Q36 Iterative binarySearch statement execution count
This question on the CB test was probably my third favorite question as for the different methods we could do it. The way I did it at first was I saw that the equation to find out how many times the statement could execute was the total amount of elements(2000) divided by 2^n (2000/(2^n) = 1). This is because for every iteration to find the midpoint you would have to do the start + end/2. Now that we have the equation we can do some Calculas and logarithms, so we multiply both sides by 2^n and get 2^n = 2000. Now we log each side with a base of 2, so we have log base 2 of 2^n = log base 2 of 2000. Now we can cross out the log base 2 of 2 and we just have n = log base 2 of 2000. From here we get n = 11. There is another way to do it without calculus which is the way the College Board explanation did it, of keep dividng 2000 untill you get to 1 and then count how many times you were able to divide it, this way is probably easier to think about than the equation but would be slower. If we had a calculator on the exam, I would use the first method, but if we did not, then the second method is the way to go, as the calculations provide another layer of complexity, although since we are allowed to use a calculator on the APCSA, I went the route of the calculations.
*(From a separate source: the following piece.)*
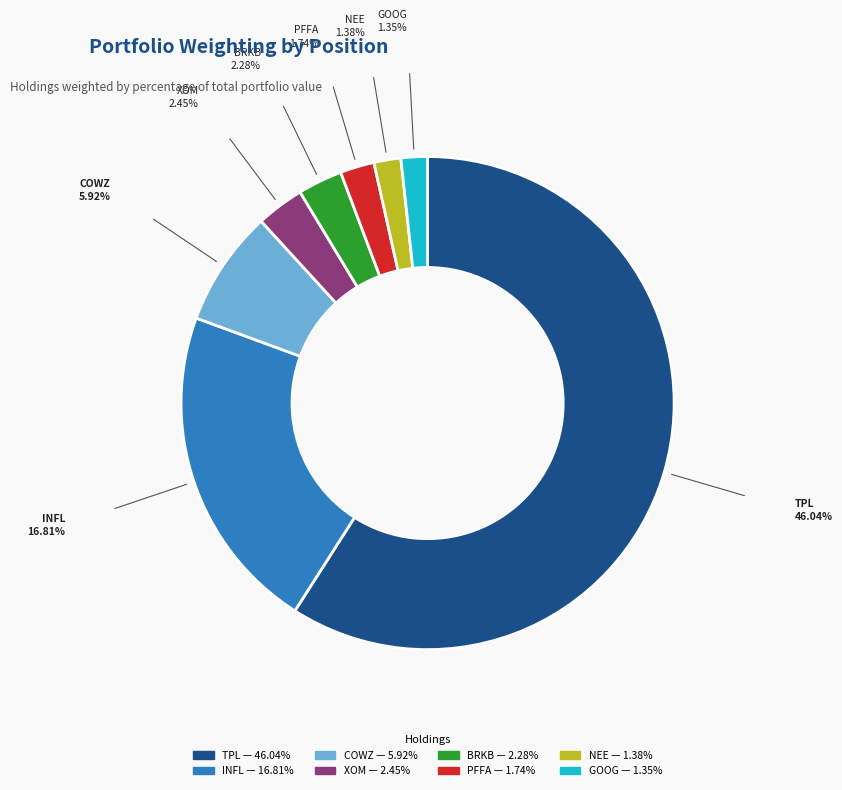

How many segments does this pie chart have?

8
Q39 Consider the following code segment
For this one, I was pretty tired and was not focusing too well and was on a bumpy car and thats why I possibly made this mistake, but basically I thought that it first set every value to alex and then printed it out resulting in every value being Alex but that was wrong. Basically it first prints out Alex,Bob,Carl, while setting each one to alex, so it first prints out those names and then sets it to alex after each one printed, and now that they are set to alex, the next loop runs and it prints out the next three values Alex,Alex,Alex since the names are now set to Alex. So the resulting output would be: Alex,Bob,Carl Alex,Alex,Alex
Overall Reflection
Glows
- I applied a lot of my knowledege doing and finding different ways of solving a problem and more faster and effecient ways.
- Doing the backend for the miniproject really helped me as I was able to just look at the sorting, identify it, and solve it extremely fast without even looking at the process of the code
- I did pretty well in overall score in terms of my working condition and the distractions
- For questions I was not strong in, I used different context and process of elimination to find the answer. One example of using context and plugging in numbers was the DeMorgan’s Law, which I had totally forgot about it existing and applying it, and I just inputted bolean values. Although If i had remembered DeMorgan’s Law, I would have spent a lot less time on the question
Grows
- Some Questions I had guessed on because it was just too much to process and I did not really understand some parts of it, luckily I guessed it but maybe learning more of those concepts and practicing more can help me.
- I should have focused more and not done extremely silly mistakes, like for the questions I got wrong, I did very silly mistakes that were very dumb. This may have been due to my working enviornment or me not thinking properly on those questions, I do not know, but I feel like if I was in a quiet room with testing conditions and true feeling of a test, I definetely would have gotten those right.
- I think that with more practice I will do a lot better as I will have muscle memory for differenent types of problems in order to do them faster.